Novatos da Seleção devem ganhar chance contra El Salvador

Gazeta Press/JP

Apesar do amistoso com os Estados Unidos ser o primeiro desafio de um ciclo de quatro anos, tendo a Copa do Mundo do Catar como objetivo principal, Tite prefere escalar logo de cara o que tem de melhor. Dez, dos 11 titulares do Brasil nessa sexta-feira estiveram na Rússia. A lista só não será completa porque Fagner precisou ser cortado e Fabinho assumiu o posto na lateral direita.

O treinador brasileiro terá direito a seis alterações. Fica, então, a expectativa para que caras novas ganhem oportunidade. Mas, pelo planejamento de Tite, talvez jogadores como Dedé, Felipe, Arthur, Militão, Lucas Paquetá, Andreas Pereira, Richarlison e Everton só aparecem em campo, ou pelo menos a maioria deles, na terça-feira, em Washington, no confronto com El Salvador.

A convocação, nessa nova etapa, a gente tem que dividir. Se fosse uma situação normal, uma série de outros estariam convocados, provavelmente vão vir na próxima convocação”, explicou o técnico, citando atletas como Marcelo e Gabriel Jesus, que não puderam ser chamados nesse momento. “O jogo vai dizer. Possivelmente, o segundo jogo haja uma possibilidade maior. Nessa eu não sei”, completou, tirando um pouco da esperança dos novatos para essa sexta.

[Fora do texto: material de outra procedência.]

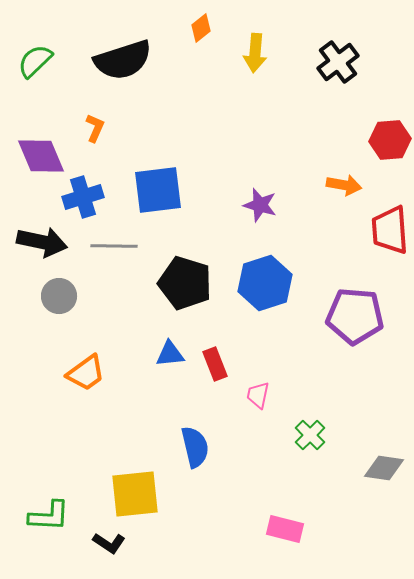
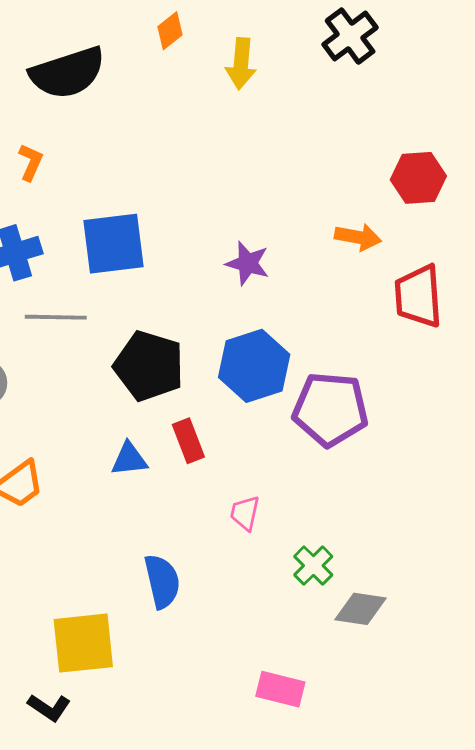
black cross: (338, 62) -> (350, 36), moved
purple pentagon: (355, 316) -> (330, 409), moved
red rectangle: (215, 364) -> (188, 441), moved
gray diamond: (384, 468) -> (361, 609), moved

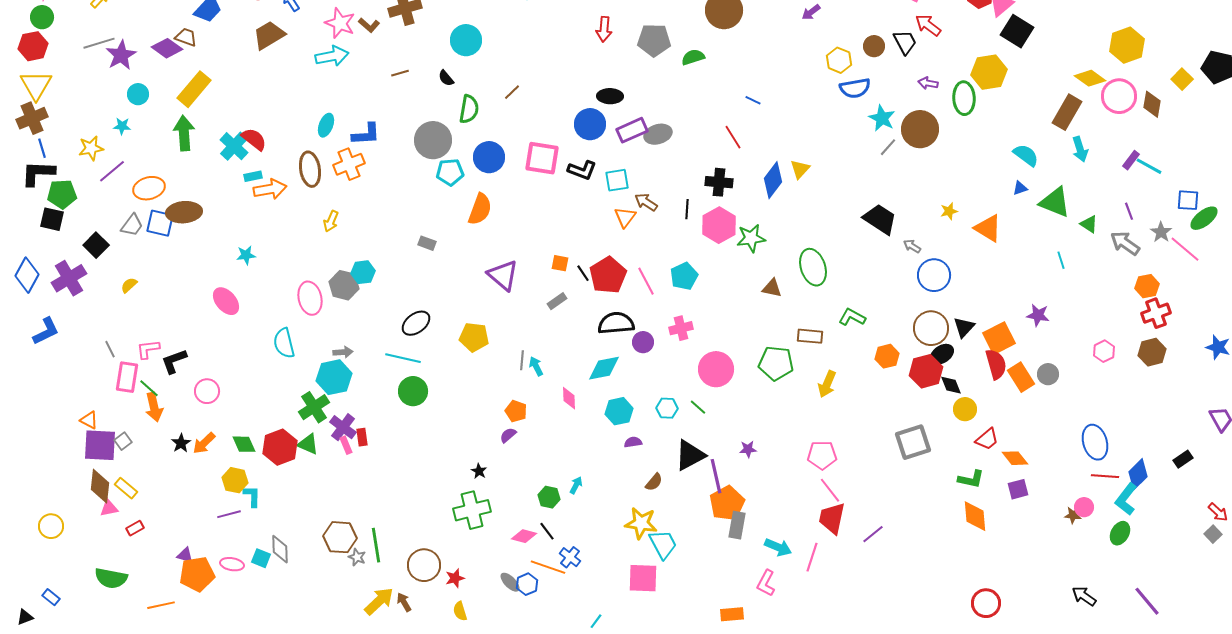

Aproveitando o assunto, Tite falou sobre escolha por Fabinho na lateral, posição que o jogador não atua há pelo menos dois anos. “Fabinho tem um DNA de lateral. Eu liguei para ele e ele disse ‘fiz toda minha base assim, não vai ter problema’”, contou, antes de emendar na argumentação por Coutinho no meio, e não aberto.

“O Coutinho pode jogar por dentro, sim. Ele está jogando assim no Barcelona, ele tem variação, ele pode fazer as duas funções, tem característica para fazer as duas funções, vai depender agora dessas oportunidades a Fred, Arthur”.

Arthur, aliás, rendeu um capítulo à parte na entrevista do treinador da Seleção Brasileira. Apesar de começar no banco de reservas nessa sexta, o volante do Barcelona, ex-Grêmio, está cheio de moral com o comandante.

“Articulador, posicional, reprograma passe, o passe dele só vira tornozelo, induz o adversário a fazer uma marcação, uma capacidade de fazer o passe para o passador, a ‘titebilidade’ da coisa, ele faz a transição, pega a bola próximo aos zagueiros e passa para Coutinho, Neymar. Ele faz essa transição, com uma capacidade impressionante. Falei com o Roger (Machado) e ele disse que chamavam ele de “encontra saída”.